Teachers and students at Charlestown High School, Another Course to College, Boston Green Academy, Boston International Newcomers Academy and New Mission High School, in partnership with Boston Public Schools’ Safe and Welcoming Schools initiative, have been training teachers on how to support kids. …

Some 11 percent of Massachusetts high school students identify as gay, lesbian, bisexual or questioning their sexual orientation and 2.9 percent indicated they were transgender, according to the 2015 Youth Risk Behavior Survey.

Some 41 percent of LGBTQ youth have considered suicide. And LGBTQ kids are more likely to be homeless.

“There has been progress in general in society,” said Prachniak-Rincon. “Students are feeling more comfortable.
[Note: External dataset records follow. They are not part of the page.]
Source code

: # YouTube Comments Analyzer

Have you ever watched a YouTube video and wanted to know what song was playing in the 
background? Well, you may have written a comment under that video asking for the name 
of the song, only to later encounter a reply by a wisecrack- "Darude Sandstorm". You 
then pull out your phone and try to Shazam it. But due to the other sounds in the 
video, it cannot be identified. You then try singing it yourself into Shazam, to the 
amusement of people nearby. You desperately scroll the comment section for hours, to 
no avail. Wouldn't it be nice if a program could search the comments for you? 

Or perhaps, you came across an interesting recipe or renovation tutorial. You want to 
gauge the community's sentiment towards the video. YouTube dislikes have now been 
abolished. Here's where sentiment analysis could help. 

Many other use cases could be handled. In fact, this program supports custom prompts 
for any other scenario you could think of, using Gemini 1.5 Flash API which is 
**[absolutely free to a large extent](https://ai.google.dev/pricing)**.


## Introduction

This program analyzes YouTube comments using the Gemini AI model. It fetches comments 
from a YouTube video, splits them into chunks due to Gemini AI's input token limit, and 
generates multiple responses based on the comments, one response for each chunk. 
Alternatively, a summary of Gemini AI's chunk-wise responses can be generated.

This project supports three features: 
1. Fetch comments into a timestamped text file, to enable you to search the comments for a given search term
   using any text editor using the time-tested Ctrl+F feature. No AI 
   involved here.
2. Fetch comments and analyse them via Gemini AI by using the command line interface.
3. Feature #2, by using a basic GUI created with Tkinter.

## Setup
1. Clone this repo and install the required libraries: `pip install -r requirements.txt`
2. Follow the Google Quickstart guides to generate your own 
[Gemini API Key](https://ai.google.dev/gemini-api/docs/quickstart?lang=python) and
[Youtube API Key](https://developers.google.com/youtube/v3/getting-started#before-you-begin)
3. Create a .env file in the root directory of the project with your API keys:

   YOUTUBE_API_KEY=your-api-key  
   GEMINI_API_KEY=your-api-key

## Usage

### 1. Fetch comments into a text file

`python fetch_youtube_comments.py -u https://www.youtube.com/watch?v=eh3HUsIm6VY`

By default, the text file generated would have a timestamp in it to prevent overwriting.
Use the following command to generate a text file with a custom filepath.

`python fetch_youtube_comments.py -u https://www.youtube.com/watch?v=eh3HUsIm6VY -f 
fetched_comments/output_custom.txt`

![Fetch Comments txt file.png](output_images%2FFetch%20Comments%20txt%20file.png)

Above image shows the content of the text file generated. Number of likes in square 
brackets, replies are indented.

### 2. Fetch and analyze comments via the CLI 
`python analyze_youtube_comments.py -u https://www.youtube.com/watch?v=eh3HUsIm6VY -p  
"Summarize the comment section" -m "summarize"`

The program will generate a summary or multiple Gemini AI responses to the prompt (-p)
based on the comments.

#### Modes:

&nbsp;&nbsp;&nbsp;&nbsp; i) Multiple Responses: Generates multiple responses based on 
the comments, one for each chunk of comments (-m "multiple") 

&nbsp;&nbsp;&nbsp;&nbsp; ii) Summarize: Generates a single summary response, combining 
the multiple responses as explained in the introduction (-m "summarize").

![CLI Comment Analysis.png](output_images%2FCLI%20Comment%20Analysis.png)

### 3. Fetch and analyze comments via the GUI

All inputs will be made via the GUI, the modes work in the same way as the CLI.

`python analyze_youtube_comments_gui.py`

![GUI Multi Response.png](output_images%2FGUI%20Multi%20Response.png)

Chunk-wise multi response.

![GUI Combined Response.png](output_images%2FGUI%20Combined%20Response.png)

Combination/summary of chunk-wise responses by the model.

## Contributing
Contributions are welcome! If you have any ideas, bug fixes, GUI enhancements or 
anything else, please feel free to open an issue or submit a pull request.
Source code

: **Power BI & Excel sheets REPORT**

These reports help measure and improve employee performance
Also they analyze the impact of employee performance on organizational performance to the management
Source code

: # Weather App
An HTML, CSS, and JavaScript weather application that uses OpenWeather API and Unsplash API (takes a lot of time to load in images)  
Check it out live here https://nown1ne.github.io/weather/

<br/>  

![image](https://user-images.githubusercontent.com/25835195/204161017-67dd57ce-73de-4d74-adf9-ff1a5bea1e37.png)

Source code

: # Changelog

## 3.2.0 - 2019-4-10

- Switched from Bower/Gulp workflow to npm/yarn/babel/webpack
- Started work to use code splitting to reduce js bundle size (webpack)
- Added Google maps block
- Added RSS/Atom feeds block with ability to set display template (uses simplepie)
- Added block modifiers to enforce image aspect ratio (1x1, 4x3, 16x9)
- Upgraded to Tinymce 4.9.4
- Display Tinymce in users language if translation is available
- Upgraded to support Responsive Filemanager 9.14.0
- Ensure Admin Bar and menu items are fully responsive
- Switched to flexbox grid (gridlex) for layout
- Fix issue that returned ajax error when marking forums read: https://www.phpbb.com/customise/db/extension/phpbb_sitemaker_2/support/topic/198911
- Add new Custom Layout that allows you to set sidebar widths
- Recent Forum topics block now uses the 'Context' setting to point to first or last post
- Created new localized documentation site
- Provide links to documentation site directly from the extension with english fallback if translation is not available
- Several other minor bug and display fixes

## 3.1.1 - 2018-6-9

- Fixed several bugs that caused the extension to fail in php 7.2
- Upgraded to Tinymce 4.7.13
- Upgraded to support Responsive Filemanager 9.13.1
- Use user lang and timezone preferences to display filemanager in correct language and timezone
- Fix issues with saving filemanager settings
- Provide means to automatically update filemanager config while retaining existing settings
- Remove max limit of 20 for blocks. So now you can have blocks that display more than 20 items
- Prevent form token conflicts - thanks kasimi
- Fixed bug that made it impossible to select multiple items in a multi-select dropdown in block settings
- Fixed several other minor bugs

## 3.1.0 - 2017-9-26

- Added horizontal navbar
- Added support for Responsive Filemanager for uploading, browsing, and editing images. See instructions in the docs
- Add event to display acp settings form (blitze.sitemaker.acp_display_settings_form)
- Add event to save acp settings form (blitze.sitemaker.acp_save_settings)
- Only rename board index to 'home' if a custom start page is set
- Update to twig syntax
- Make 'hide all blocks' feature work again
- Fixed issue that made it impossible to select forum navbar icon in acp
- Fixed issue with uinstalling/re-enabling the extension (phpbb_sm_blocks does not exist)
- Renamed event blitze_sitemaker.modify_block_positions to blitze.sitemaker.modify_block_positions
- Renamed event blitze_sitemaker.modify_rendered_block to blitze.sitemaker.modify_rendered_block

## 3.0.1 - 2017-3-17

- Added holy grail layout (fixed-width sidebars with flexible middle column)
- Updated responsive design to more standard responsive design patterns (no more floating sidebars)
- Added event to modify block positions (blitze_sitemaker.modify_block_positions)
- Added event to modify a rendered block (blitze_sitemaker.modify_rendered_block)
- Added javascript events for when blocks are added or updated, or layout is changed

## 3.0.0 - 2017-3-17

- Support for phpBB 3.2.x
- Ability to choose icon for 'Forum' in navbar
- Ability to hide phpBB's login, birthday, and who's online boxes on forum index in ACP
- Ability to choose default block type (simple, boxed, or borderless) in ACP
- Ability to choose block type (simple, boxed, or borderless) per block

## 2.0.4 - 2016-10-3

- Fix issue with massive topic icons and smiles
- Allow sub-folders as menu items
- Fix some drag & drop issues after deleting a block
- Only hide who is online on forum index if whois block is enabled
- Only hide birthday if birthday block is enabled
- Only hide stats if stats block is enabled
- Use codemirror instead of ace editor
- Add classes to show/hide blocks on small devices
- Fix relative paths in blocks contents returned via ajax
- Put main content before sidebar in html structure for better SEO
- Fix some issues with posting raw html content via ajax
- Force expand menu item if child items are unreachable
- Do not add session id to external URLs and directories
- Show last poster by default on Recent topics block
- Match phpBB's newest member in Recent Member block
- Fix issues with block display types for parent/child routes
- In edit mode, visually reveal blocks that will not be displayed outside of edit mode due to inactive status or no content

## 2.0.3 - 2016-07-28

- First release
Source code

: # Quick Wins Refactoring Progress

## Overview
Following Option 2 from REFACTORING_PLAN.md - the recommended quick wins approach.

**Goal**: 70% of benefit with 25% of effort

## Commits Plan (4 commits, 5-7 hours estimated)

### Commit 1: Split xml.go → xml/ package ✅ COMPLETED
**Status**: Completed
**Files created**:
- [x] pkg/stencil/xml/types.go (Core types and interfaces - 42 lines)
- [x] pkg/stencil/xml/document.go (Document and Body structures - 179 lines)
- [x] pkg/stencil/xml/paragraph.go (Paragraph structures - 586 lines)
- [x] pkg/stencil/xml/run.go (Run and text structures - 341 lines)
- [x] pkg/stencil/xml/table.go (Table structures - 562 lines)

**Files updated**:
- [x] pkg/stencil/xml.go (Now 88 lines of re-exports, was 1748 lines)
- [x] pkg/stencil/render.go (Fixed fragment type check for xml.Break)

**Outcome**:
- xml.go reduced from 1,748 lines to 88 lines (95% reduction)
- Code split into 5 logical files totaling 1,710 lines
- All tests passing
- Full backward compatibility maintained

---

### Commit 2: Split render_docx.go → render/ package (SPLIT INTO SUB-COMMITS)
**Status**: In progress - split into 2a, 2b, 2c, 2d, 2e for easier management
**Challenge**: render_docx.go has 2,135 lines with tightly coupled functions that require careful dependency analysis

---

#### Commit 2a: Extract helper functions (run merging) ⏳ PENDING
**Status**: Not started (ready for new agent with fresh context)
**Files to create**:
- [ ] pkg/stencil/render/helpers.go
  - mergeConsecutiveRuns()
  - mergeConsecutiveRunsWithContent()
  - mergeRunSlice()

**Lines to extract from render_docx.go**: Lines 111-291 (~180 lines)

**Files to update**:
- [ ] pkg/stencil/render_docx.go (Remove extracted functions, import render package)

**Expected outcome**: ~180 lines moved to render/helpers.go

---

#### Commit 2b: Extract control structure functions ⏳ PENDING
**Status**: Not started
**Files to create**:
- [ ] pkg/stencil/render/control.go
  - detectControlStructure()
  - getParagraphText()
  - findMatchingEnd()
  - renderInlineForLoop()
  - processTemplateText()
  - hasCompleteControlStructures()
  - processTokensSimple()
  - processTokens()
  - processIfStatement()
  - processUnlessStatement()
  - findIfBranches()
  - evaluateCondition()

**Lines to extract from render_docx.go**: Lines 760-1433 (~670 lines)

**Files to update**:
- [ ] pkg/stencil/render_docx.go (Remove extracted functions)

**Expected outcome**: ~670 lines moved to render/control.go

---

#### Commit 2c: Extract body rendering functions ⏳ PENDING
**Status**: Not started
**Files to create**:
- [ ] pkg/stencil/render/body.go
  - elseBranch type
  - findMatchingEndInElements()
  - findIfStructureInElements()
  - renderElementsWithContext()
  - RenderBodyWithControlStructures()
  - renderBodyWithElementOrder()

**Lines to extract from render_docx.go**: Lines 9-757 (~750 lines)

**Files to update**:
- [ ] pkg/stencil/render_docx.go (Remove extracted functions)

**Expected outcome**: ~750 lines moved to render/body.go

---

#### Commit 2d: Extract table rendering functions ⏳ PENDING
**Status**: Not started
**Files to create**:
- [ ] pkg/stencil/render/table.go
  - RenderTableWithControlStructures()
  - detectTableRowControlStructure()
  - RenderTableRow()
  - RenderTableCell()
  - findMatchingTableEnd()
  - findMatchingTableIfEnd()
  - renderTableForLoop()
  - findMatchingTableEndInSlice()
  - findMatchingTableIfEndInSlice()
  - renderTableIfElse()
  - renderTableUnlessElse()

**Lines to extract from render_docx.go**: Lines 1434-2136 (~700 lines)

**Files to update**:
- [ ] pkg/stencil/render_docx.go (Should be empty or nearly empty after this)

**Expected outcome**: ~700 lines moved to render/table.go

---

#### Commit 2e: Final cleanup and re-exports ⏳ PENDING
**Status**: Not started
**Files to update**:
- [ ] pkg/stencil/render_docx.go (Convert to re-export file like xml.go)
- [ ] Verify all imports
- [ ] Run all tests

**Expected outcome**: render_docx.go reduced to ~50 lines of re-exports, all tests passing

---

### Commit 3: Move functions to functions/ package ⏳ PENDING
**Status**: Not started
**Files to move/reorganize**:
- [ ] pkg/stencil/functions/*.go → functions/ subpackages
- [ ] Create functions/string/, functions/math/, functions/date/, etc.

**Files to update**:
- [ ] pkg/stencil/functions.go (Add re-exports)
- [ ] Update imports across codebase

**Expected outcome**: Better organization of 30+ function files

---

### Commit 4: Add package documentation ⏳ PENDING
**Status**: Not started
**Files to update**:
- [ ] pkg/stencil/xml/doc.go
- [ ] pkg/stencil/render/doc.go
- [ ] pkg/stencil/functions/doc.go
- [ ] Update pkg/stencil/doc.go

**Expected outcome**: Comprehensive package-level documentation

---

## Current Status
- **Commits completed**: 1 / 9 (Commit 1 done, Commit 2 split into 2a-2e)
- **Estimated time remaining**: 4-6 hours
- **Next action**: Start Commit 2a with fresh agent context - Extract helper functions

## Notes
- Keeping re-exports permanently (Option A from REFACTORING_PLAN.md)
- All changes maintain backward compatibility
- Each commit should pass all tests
Students are coming out much younger than they have. There may be support in school, but also a lot more students are dealing with it and they are dealing with it at a younger age.

“The issue of bullying, bias and discrimination ­— that is still a huge problem.”

Teachers say tasks from asking all students their gender pronoun while taking attendance at the beginning of the school year to putting up a “safe zone” sticker on the classroom door can make a difference in making students feel comfortable.

Kristin Comment, an English teacher at Belmont High School, said she already tries to include gay, lesbian and bisexual authors and stories, like Virginia Woolf’s “Mrs. Dalloway,” in her lessons just so kids can see themselves reflected. And she tries to normalize being gay, like when she talks about Walt Whitman, a gay poet and journalist.

“I would like to see more discussion of LGBTQ issues in the curriculum,” Comment said. “I don’t think there is enough yet. It is really up to classroom teachers to normalize being LGBTQ in the classroom. It is not only talking about it in the curriculum but being careful in the language they use, respecting the pronouns students use or not making heterosexist assumptions. Teachers can do a lot to help normalize LGBTQ. That would go a long way to make students feel safe.